Thursday, 18 January 2007: 3:30 PM
Seamless Daily to Seasonal Ensemble Flood Forecasting for Bangladesh
211 (Henry B. Gonzalez Convention Center)
The country of Bangladesh experiences life-threatening floods in the basins of the Ganges and Brahmaputra rivers flowing through the country with tragic regularity. These floods result in loss of life on a scale that often greatly eclipses the deaths due to natural disasters in developed countries. Flooding in these basins can occur on weekly time scales (as occurred during the severe Brahmaputra floods of 2004) to seasonal time scales (as occurred during the disastrous floods of 1998). Beginning in 2003, the Climate Forecasting Applications for Bangladesh (CFAB) project began issuing operational flood forecasts to the country of Bangladesh over a wide-range of time scales to provide advanced warning of severe flood-stage discharges in the catchments of the Ganges and Brahmaputra basins. In this paper we discuss the real-time operational multi-model flood forecast schemes for the upper basins of the Ganges and Brahmaputra rivers based on a seamless application of the current European Centre for Medium-Range Weather Forecasts (ECMWF) 51-member ensemble weather forecasts and 41-member climate forecasts. Currently, CFAB produces separate precipitation and discharge forecasts from an enhanced model at intra-seasonal time-scales. Although in the near future we anticipate a statistical merger of these multi-time scale forecasts, here we focus on the results of applying the current operational ECMWF weather and seasonal ensemble forecasts to probabilistic discharge forecasting for Bangladesh.

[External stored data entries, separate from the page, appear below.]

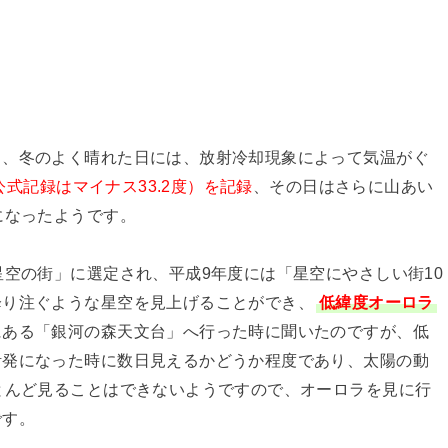
り、冬のよく晴れた日には、放射冷却現象によって気温がぐ
（公式記録はマイナス33.2度）を記録
、その日はさらに山あい
になったようです。
星空の街」に選定され、平成9年度には「星空にやさしい街10
降り注ぐような星空を見上げることができ、
低緯度オーロラ
にある「銀河の森天文台」へ行った時に聞いたのですが、低
活発になった時に数日見えるかどうか程度であり、太陽の動
とんど見ることはできないようですので、オーロラを見に行
です。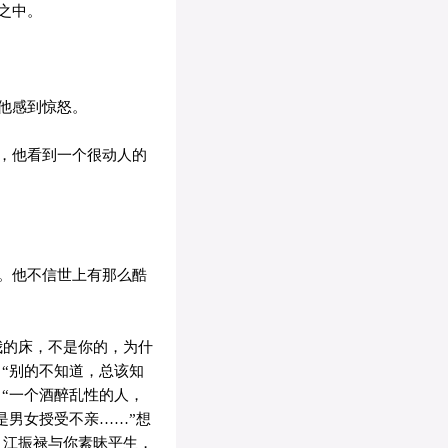
之中。
他感到惊怒。
，他看到一个很动人的
。他不信世上有那么酷
我的床，不是你的，为什
：“别的不知道，总该知
：“一个酒醉乱性的人，
是男女授受不亲……”想
，江振禄与你素昧平生，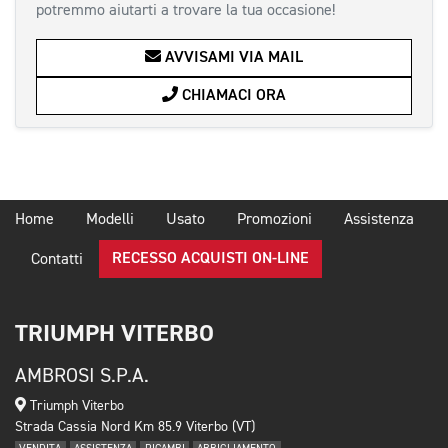
potremmo aiutarti a trovare la tua occasione!
AVVISAMI VIA MAIL
CHIAMACI ORA
Home
Modelli
Usato
Promozioni
Assistenza
RECESSO ACQUISTI ON-LINE
Contatti
TRIUMPH VITERBO
AMBROSI S.P.A.
Triumph Viterbo
Strada Cassia Nord Km 85.9 Viterbo (VT)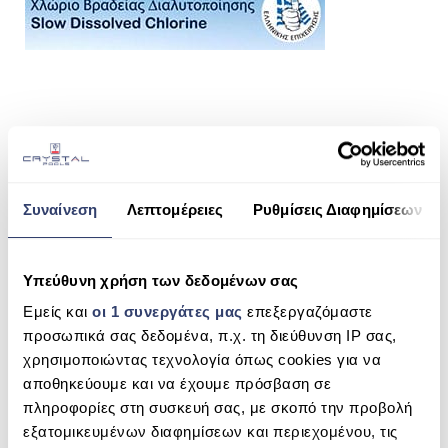
ΠΙΣΙΝΑ SKIMMER
ΠΙΣΙΝΑ ΜΕ ΥΠΕΡΧΕΙΛΙΣΗ
ΠΙΣΙΝΑ ΜΕ ΚΑΤΑΡΡΑΚΤΗ
ΠΙΣΙΝΕΣ GUNITE
SHARE THIS
ΠΙΣΙΝΕΣ ΠΛΑΖ
SPAS
Συναίνεση
Λεπτομέρειες
Ρυθμίσεις Διαφημίσεων
ΤΑΜΠΛΈΤΕΣ ΧΛΩΡΊΟΥ 90% / 10KG
ΕΠΕΝΔΥΣΗ
SEARCH
Υπεύθυνη χρήση των δεδομένων σας
ΕΞΟΠΛΙΣΜΟΣ ΑΞΕΣΟΥΑΡ ΠΙΣΙΝΑΣ
Εμείς και
οι 1 συνεργάτες μας
επεξεργαζόμαστε
ΑΠΟΛΥΜΑΝΣΗ ΝΕΡΟΥ
προσωπικά σας δεδομένα, π.χ. τη διεύθυνση IP σας,
χρησιμοποιώντας τεχνολογία όπως cookies για να
RECENT COMMENTS
ΣΥΝΤΉΡΗΣΗ
αποθηκεύουμε και να έχουμε πρόσβαση σε
πληροφορίες στη συσκευή σας, με σκοπό την προβολή
ΕΠΙΚΟΙΝΩΝΙΑ
ARCHIVES
εξατομικευμένων διαφημίσεων και περιεχομένου, τις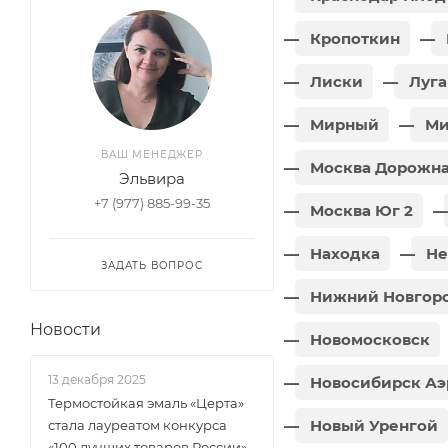
Кропоткин
Лиски
Луга
Мирный
Ми
ВАШ МЕНЕДЖЕР
Москва Дорожн
Эльвира
+7 (977) 885-99-35
Москва Юг 2
Находка
Не
ЗАДАТЬ ВОПРОС
Нижний Новгоро
Новости
Новомосковск
13 декабря 2025
Новосибирск Аэ
Термостойкая эмаль «Церта»
Новый Уренгой
стала лауреатом конкурса
«100 лучших товаров России»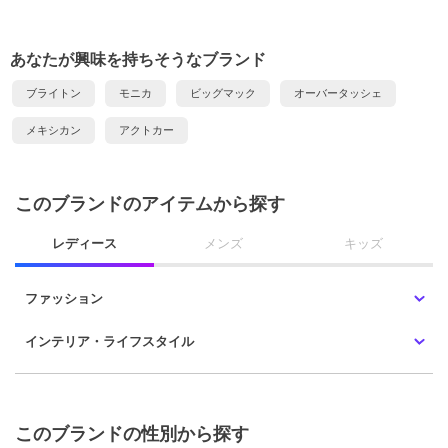
あなたが興味を持ちそうなブランド
ブライトン
モニカ
ビッグマック
オーバータッシェ
メキシカン
アクトカー
このブランドのアイテムから探す
レディース
メンズ
キッズ
ファッション
インテリア・ライフスタイル
このブランドの性別から探す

In addition to the ECMWF products, the discharge forecasts utilize near-real-time GPCP and CMORPH satellite and NOAA CPC rain gauge precipitation estimates and near-real-time discharge estimates from the Bangladesh Flood Forecasting and Warning Centre. In order to generate fully automated probabilistic river discharge forecasts from 1-day out to 6-months in advance, these schemes utilize statistical dressing and a downscaling technique to merge the ECMWF weather and seasonal forecasts. These techniques also ensure reliability in both the weather and discharge forecasts and skill no worse than a climatological forecast or persistence.